Shared destiny bound to bring neighbors together
Victim of protectionism
In fact, Japan itself is a victim of protectionism and unilateral sanctions and should know better what is good for all and what it means to "take from others by force and subterfuge".
US export restraints in the 1980s on motor vehicle and semiconductor exports from Japan dealt a heavy blow to its major car and electronics companies. The Plaza Accord in 1985 resulted in a very strong yen and further hurt Japanese exporters, which ended with Japan falling into the abyss of what is widely called the lost three decades.
Wang said that it was amid US sanctions that China stepped in to provide low-cost labor and materials to Japanese companies as they aimed to increase productivity by streamlining operations, closing inefficient domestic factories and curtailing relationships with suppliers that lacked key technologies.
"During the process, China gradually permitted Japanese companies to enter business areas in which entry had traditionally been banned, and gave them preferential treatment, which they had been unable to enjoy before, through deregulation, approval and licensing."
For foreign investment in the past, China was just a raw materials provider, Wang said, but now the rapidly growing country offers a more profitable market than mature economies, and more profit means more money for research and development to stay ahead of the competition.

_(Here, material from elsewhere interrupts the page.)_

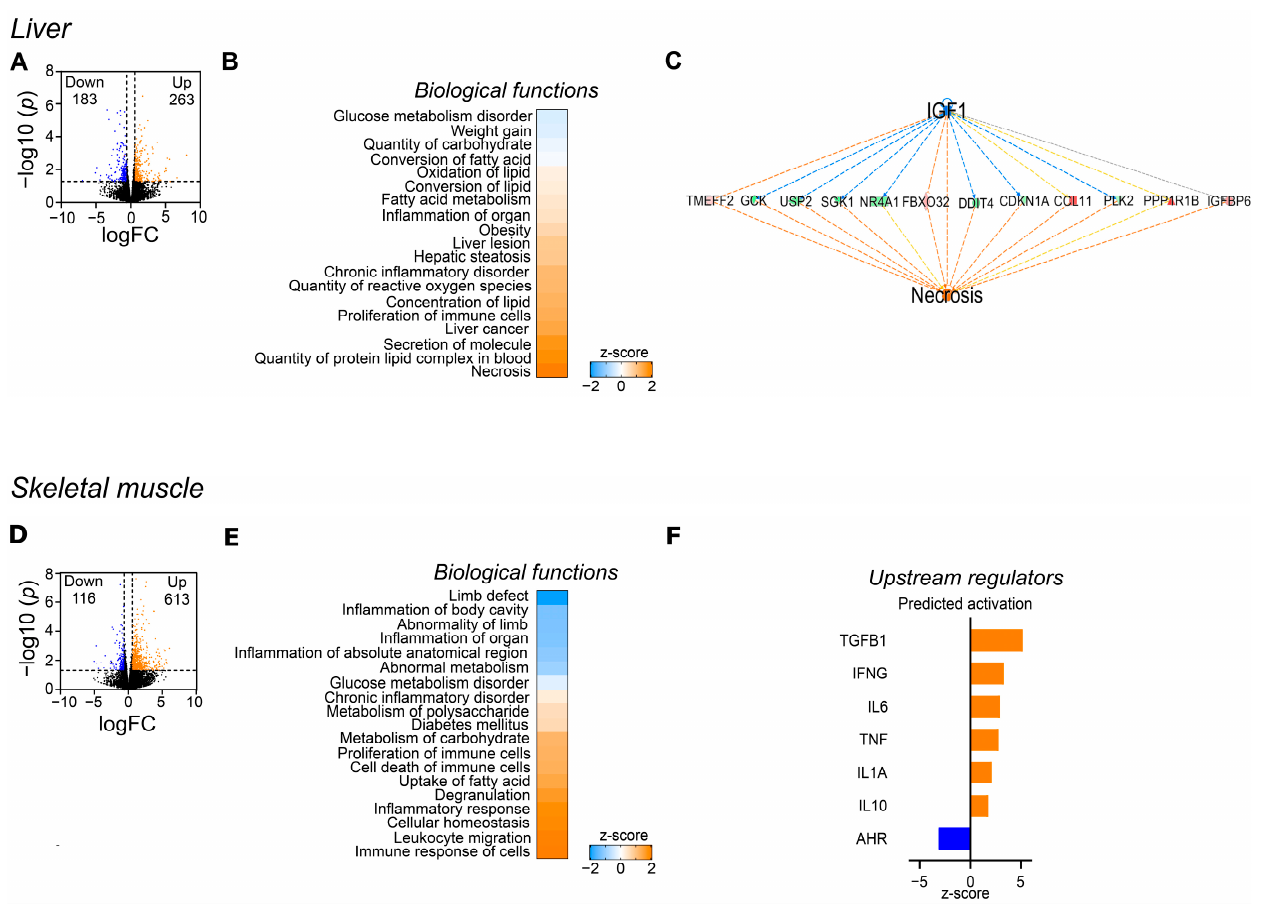
Figure 3. Effects of the WES diet on gene expression of liver and skeletal muscle at slaughter. Only CTR − and WES − animals were included in this analysis. ( A ) Volcano plot representing the RNAseq results in liver in WES − sows compared to CTR − sows. Orange dots indicate the differentially abundant transcripts (DATs) that are significantly up-regulated (cut-off of p < 0.05 and − 1.5 > fold change > +1.5), while the blue dots represent the down-regulated DATs (cut-off of p < 0.05 and − 1.5 > fold change > +1.5). ( B ) Heatmap representing the z-score of biological functions significantly affected by WES diet (calculation performed in IPA) in the liver. Blue indicates a negative z-score (inhibition) and orange a positive z-score (activation). ( C ) Regulatory effect of IGF-1 on the hepatic necrosis pathway. ( D ) Volcano plot representing the RNAseq results in skeletal muscle. Orange dots indicate the up-regulated DATs (cut-off of p < 0.05 and − 1.5 > fold change > +1.5), while the blue dots represent the down-regulated DATs (cut-off of p < 0.05 and − 1.5 > fold change > +1.5). ( E ) Heatmap representing the z-score of biological functions significantly affected by WES diet (calculation performed in IPA) in muscle. ( F ) Predicted activation of upstream regulators in skeletal muscle of WES −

Before the pandemic, Vogel wrote: "More goods are exchanged, and more people travel between the two countries (China and Japan) in a single day now than in an entire decade during the centuries of the Qing Dynasty (1644-1911) and the Tokugawa Period."
It is expected, then, that such unprecedented economic and cultural contact will allow the relationship between the two countries to evolve beyond political differences and bring the two closer together, so that they can live peacefully and respectfully and profit alongside one another.